== データ抜粋 ==
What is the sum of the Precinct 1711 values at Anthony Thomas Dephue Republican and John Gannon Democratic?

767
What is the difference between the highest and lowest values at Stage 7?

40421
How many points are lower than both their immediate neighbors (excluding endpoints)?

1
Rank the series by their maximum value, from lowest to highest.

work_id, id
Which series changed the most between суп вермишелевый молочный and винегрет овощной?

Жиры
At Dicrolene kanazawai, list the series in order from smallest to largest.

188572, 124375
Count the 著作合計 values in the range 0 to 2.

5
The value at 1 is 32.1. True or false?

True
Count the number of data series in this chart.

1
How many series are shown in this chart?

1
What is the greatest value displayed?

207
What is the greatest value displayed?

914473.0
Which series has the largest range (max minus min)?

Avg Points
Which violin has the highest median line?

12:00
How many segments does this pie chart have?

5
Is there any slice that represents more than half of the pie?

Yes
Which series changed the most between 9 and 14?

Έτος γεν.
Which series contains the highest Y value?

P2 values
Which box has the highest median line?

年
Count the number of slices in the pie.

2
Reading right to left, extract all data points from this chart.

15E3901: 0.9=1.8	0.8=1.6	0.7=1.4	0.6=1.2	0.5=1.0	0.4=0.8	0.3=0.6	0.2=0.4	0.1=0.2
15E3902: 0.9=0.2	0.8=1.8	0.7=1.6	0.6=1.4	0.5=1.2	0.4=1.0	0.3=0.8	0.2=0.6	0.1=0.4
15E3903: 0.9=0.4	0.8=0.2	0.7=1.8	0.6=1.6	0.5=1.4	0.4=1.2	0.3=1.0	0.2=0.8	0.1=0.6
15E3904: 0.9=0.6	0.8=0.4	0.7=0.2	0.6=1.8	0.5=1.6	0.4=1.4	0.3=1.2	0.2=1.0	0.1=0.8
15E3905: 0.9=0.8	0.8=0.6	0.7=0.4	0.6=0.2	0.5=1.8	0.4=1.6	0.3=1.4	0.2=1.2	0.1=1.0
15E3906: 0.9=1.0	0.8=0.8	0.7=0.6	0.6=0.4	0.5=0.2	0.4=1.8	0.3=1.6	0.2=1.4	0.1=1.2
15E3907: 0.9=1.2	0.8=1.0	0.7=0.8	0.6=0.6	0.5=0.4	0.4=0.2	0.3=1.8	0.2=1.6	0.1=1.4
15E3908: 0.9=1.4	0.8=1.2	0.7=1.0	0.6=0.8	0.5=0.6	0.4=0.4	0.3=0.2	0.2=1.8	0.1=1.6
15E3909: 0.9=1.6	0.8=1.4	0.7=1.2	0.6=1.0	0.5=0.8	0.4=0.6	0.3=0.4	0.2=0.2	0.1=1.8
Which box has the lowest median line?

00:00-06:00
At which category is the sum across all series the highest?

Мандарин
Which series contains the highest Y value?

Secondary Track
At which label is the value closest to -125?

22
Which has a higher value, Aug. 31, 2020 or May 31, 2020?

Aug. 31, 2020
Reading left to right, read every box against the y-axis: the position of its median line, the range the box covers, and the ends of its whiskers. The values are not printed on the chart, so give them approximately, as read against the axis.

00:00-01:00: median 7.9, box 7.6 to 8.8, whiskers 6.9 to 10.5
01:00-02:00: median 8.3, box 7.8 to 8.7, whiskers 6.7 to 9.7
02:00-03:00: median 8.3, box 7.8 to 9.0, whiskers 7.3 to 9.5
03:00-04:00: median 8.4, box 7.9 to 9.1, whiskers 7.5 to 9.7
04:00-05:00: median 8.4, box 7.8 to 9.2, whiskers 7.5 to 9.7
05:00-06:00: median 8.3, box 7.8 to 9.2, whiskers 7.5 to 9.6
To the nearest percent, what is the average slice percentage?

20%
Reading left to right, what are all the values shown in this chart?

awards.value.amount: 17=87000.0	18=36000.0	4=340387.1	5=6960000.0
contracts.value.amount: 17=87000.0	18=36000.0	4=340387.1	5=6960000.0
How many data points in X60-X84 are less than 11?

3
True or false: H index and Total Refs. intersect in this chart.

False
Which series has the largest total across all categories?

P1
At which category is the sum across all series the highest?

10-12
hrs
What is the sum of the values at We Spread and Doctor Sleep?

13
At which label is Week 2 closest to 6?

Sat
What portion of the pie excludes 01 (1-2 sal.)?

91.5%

== 実施する作業 ==
上の行をすべて、空行を除いて番号付きリストに並べてください。

== 作業結果 ==
1. What is the sum of the Precinct 1711 values at Anthony Thomas Dephue Republican and John Gannon Democratic?
2. 767
3. What is the difference between the highest and lowest values at Stage 7?
4. 40421
5. How many points are lower than both their immediate neighbors (excluding endpoints)?
6. 1
7. Rank the series by their maximum value, from lowest to highest.
8. work_id, id
9. Which series changed the most between суп вермишелевый молочный and винегрет овощной?
10. Жиры
11. At Dicrolene kanazawai, list the series in order from smallest to largest.
12. 188572, 124375
13. Count the 著作合計 values in the range 0 to 2.
14. 5
15. The value at 1 is 32.1. True or false?
16. True
17. Count the number of data series in this chart.
18. 1
19. How many series are shown in this chart?
20. 1
21. What is the greatest value displayed?
22. 207
23. What is the greatest value displayed?
24. 914473.0
25. Which series has the largest range (max minus min)?
26. Avg Points
27. Which violin has the highest median line?
28. 12:00
29. How many segments does this pie chart have?
30. 5
31. Is there any slice that represents more than half of the pie?
32. Yes
33. Which series changed the most between 9 and 14?
34. Έτος γεν.
35. Which series contains the highest Y value?
36. P2 values
37. Which box has the highest median line?
38. 年
39. Count the number of slices in the pie.
40. 2
41. Reading right to left, extract all data points from this chart.
42. 15E3901: 0.9=1.8	0.8=1.6	0.7=1.4	0.6=1.2	0.5=1.0	0.4=0.8	0.3=0.6	0.2=0.4	0.1=0.2
43. 15E3902: 0.9=0.2	0.8=1.8	0.7=1.6	0.6=1.4	0.5=1.2	0.4=1.0	0.3=0.8	0.2=0.6	0.1=0.4
44. 15E3903: 0.9=0.4	0.8=0.2	0.7=1.8	0.6=1.6	0.5=1.4	0.4=1.2	0.3=1.0	0.2=0.8	0.1=0.6
45. 15E3904: 0.9=0.6	0.8=0.4	0.7=0.2	0.6=1.8	0.5=1.6	0.4=1.4	0.3=1.2	0.2=1.0	0.1=0.8
46. 15E3905: 0.9=0.8	0.8=0.6	0.7=0.4	0.6=0.2	0.5=1.8	0.4=1.6	0.3=1.4	0.2=1.2	0.1=1.0
47. 15E3906: 0.9=1.0	0.8=0.8	0.7=0.6	0.6=0.4	0.5=0.2	0.4=1.8	0.3=1.6	0.2=1.4	0.1=1.2
48. 15E3907: 0.9=1.2	0.8=1.0	0.7=0.8	0.6=0.6	0.5=0.4	0.4=0.2	0.3=1.8	0.2=1.6	0.1=1.4
49. 15E3908: 0.9=1.4	0.8=1.2	0.7=1.0	0.6=0.8	0.5=0.6	0.4=0.4	0.3=0.2	0.2=1.8	0.1=1.6
50. 15E3909: 0.9=1.6	0.8=1.4	0.7=1.2	0.6=1.0	0.5=0.8	0.4=0.6	0.3=0.4	0.2=0.2	0.1=1.8
51. Which box has the lowest median line?
52. 00:00-06:00
53. At which category is the sum across all series the highest?
54. Мандарин
55. Which series contains the highest Y value?
56. Secondary Track
57. At which label is the value closest to -125?
58. 22
59. Which has a higher value, Aug. 31, 2020 or May 31, 2020?
60. Aug. 31, 2020
61. Reading left to right, read every box against the y-axis: the position of its median line, the range the box covers, and the ends of its whiskers. The values are not printed on the chart, so give them approximately, as read against the axis.
62. 00:00-01:00: median 7.9, box 7.6 to 8.8, whiskers 6.9 to 10.5
63. 01:00-02:00: median 8.3, box 7.8 to 8.7, whiskers 6.7 to 9.7
64. 02:00-03:00: median 8.3, box 7.8 to 9.0, whiskers 7.3 to 9.5
65. 03:00-04:00: median 8.4, box 7.9 to 9.1, whiskers 7.5 to 9.7
66. 04:00-05:00: median 8.4, box 7.8 to 9.2, whiskers 7.5 to 9.7
67. 05:00-06:00: median 8.3, box 7.8 to 9.2, whiskers 7.5 to 9.6
68. To the nearest percent, what is the average slice percentage?
69. 20%
70. Reading left to right, what are all the values shown in this chart?
71. awards.value.amount: 17=87000.0	18=36000.0	4=340387.1	5=6960000.0
72. contracts.value.amount: 17=87000.0	18=36000.0	4=340387.1	5=6960000.0
73. How many data points in X60-X84 are less than 11?
74. 3
75. True or false: H index and Total Refs. intersect in this chart.
76. False
77. Which series has the largest total across all categories?
78. P1
79. At which category is the sum across all series the highest?
80. 10-12
81. hrs
82. What is the sum of the values at We Spread and Doctor Sleep?
83. 13
84. At which label is Week 2 closest to 6?
85. Sat
86. What portion of the pie excludes 01 (1-2 sal.)?
87. 91.5%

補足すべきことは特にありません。